» Prompt
A word-for-word copy of all entries is required, without images.

» Dataset entries
= = =

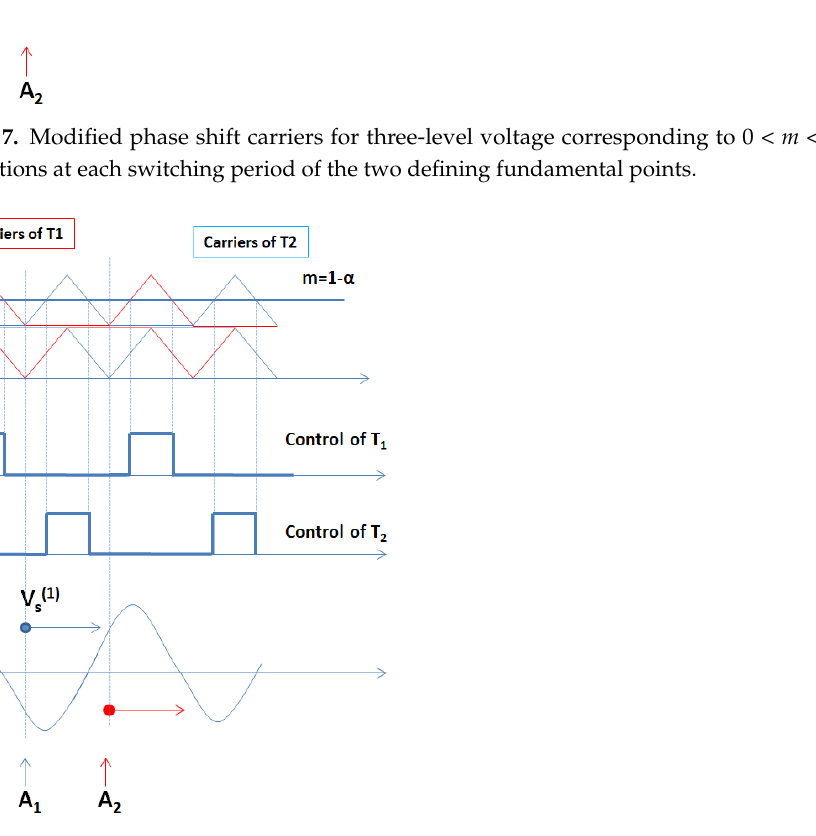
Figure 8. Modified phase shift carriers for three-level voltage corresponding to 1/2 < m < 1 and acquisitions at each switching period of the two defining fundamental points.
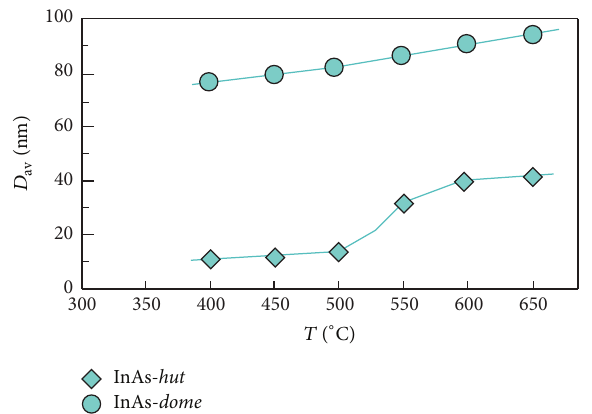
Figure 9: Surface density of InAs nanoislands as a function of ion- beam current.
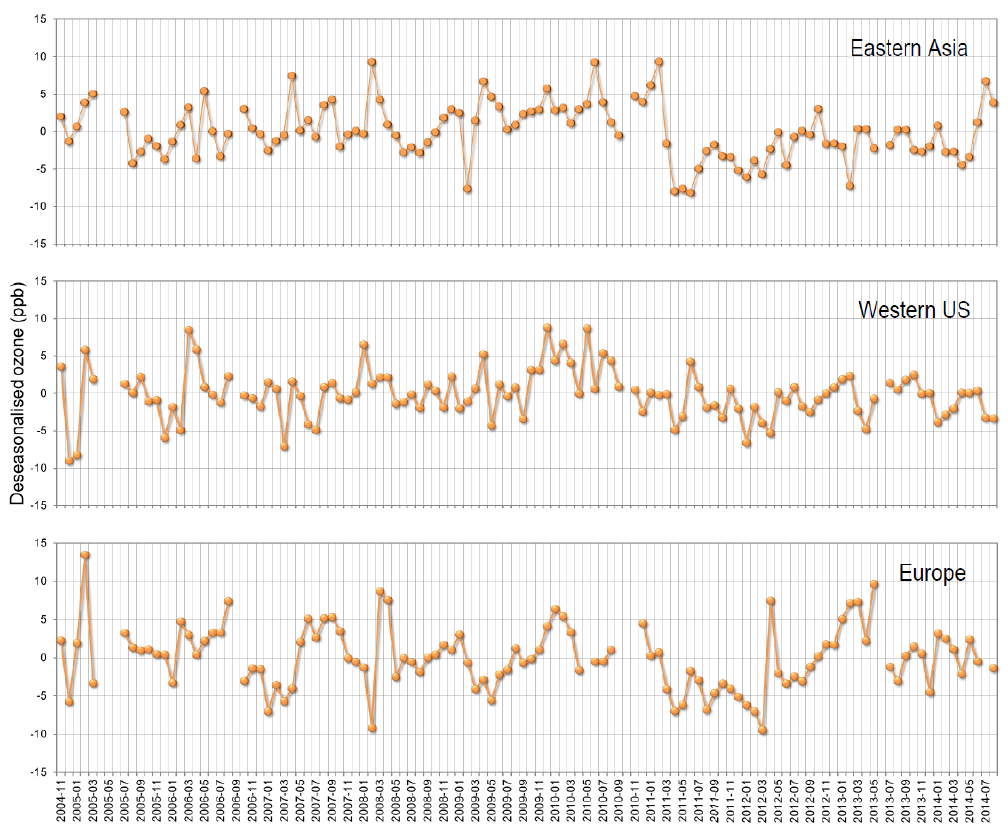
Figure 8. Deseasonalised joint time series for TES and IASI-TOE for the data from Fig. 7.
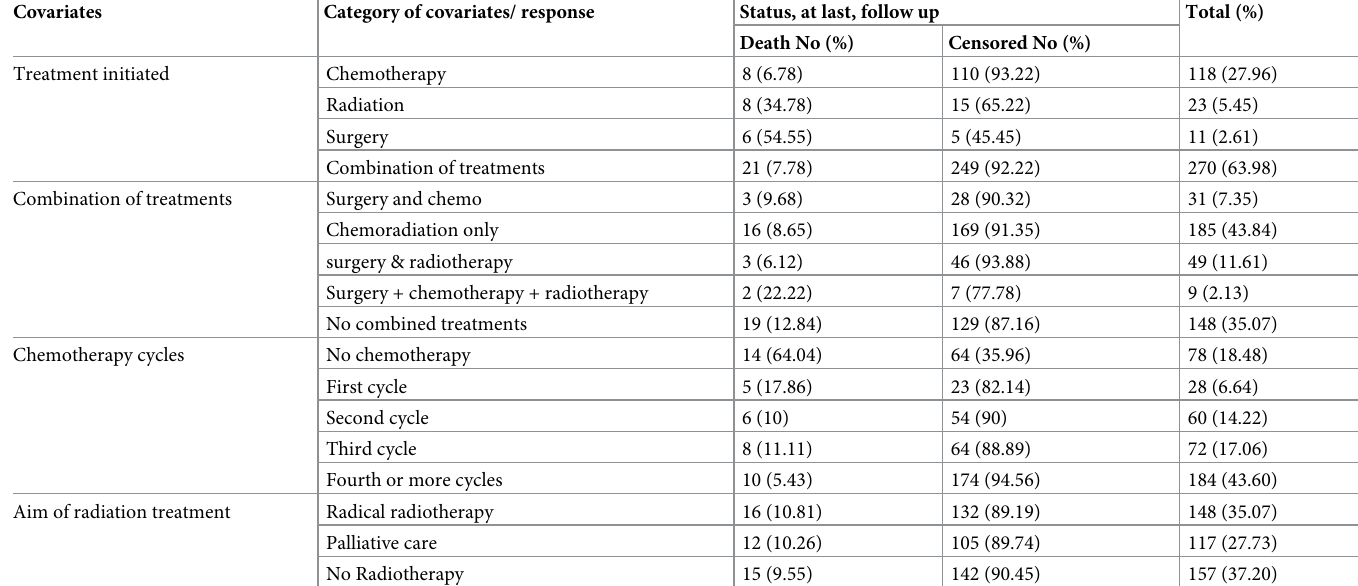
Table 4. Treatment-Related characteristics of cervical cancer patients in Felege Hiwot Comprehensive Specialized Hospital Oncology Center, Ethiopia (n = 422, March 2021).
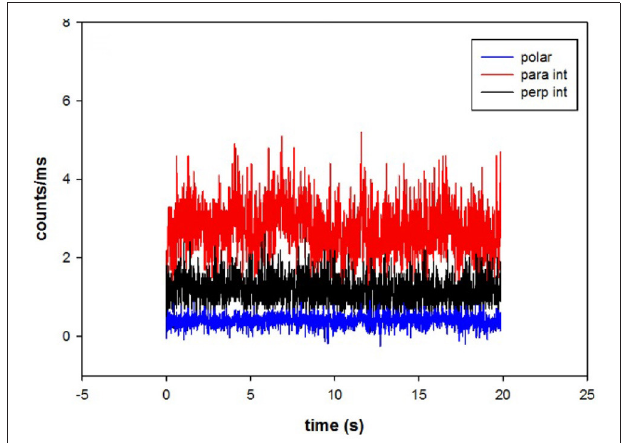
FIGURE 3 | The time course of intensities of fluorescent light from myosin. Fluorescent intensities are polarized parallel (red) and perpendicular (black) with respect to the axis of the myocyte. Polarization of fluorescence is shown in blue. The average polarization of fluorescence was 0.400 ± 0.158. The signal from the OV of a left ventricle in the presence of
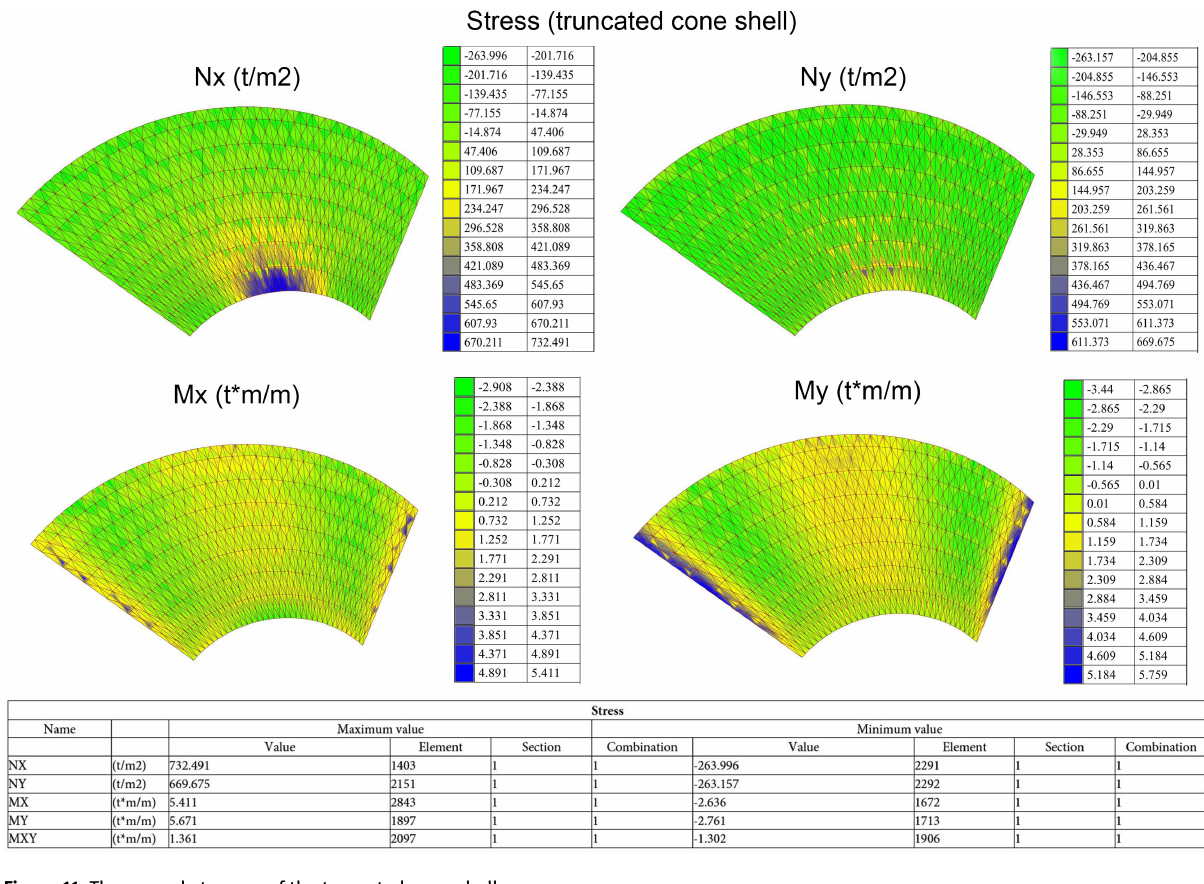
Figure 11: The normal stresses of the truncated cone shell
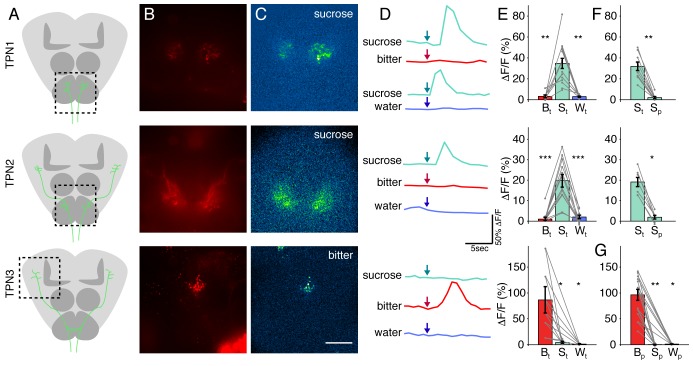
TPNs respond to taste compounds.(A) Schematic brains showing anatomy of TPNs (green) and approximate region of calcium imaging (dashed box). (B) UAS-cd8-tdTomato signal used to locate axonal arbors of each neuron type. (C) △F signal in response to sucrose (TPN1 and TPN2) or bitter solution (TPN3). Scale bar, 50 μm. (D) Example △F/F traces in response to various tastants. Arrows indicate time at which each tastant was presented. (E) Summary max △F/F for leg stimulation with each tastant. TPN1 and TPN2 respond only to sucrose, while TPN3 responds only to bitter solution. (F) Summary max △F/F for sucrose presentation to legs or proboscis for TPN1 and TPN2. Responses to sucrose are organ specific; both TPN1 and TPN2 only respond to sucrose presentation to the legs. (G) Summary max △F/F for proboscis stimulation of each tastant for TPN3. TPN3 shows strong selectivity for bitter presentation to the proboscis as well. For E-G, S: sucrose; B: bitter; W: water; t: tarsi (legs); p: proboscis. Error bars indicate mean +/-± SEM. n = 6–12. Paired Wilcoxon tests: *p<0.05, **p<0.01, ***p<0.001.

= = =

» Response area
Figure 8. Modified phase shift carriers for three-level voltage corresponding to 1/2 < m < 1 and acquisitions at each switching period of the two defining fundamental points.
Figure 9: Surface density of InAs nanoislands as a function of ion- beam current.
Figure 8. Deseasonalised joint time series for TES and IASI-TOE for the data from Fig. 7.
Table 4. Treatment-Related characteristics of cervical cancer patients in Felege Hiwot Comprehensive Specialized Hospital Oncology Center, Ethiopia (n = 422, March 2021).
FIGURE 3 | The time course of intensities of fluorescent light from myosin. Fluorescent intensities are polarized parallel (red) and perpendicular (black) with respect to the axis of the myocyte. Polarization of fluorescence is shown in blue. The average polarization of fluorescence was 0.400 ± 0.158. The signal from the OV of a left ventricle in the presence of
Figure 11: The normal stresses of the truncated cone shell
TPNs respond to taste compounds.(A) Schematic brains showing anatomy of TPNs (green) and approximate region of calcium imaging (dashed box). (B) UAS-cd8-tdTomato signal used to locate axonal arbors of each neuron type. (C) △F signal in response to sucrose (TPN1 and TPN2) or bitter solution (TPN3). Scale bar, 50 μm. (D) Example △F/F traces in response to various tastants. Arrows indicate time at which each tastant was presented. (E) Summary max △F/F for leg stimulation with each tastant. TPN1 and TPN2 respond only to sucrose, while TPN3 responds only to bitter solution. (F) Summary max △F/F for sucrose presentation to legs or proboscis for TPN1 and TPN2. Responses to sucrose are organ specific; both TPN1 and TPN2 only respond to sucrose presentation to the legs. (G) Summary max △F/F for proboscis stimulation of each tastant for TPN3. TPN3 shows strong selectivity for bitter presentation to the proboscis as well. For E-G, S: sucrose; B: bitter; W: water; t: tarsi (legs); p: proboscis. Error bars indicate mean +/-± SEM. n = 6–12. Paired Wilcoxon tests: *p<0.05, **p<0.01, ***p<0.001.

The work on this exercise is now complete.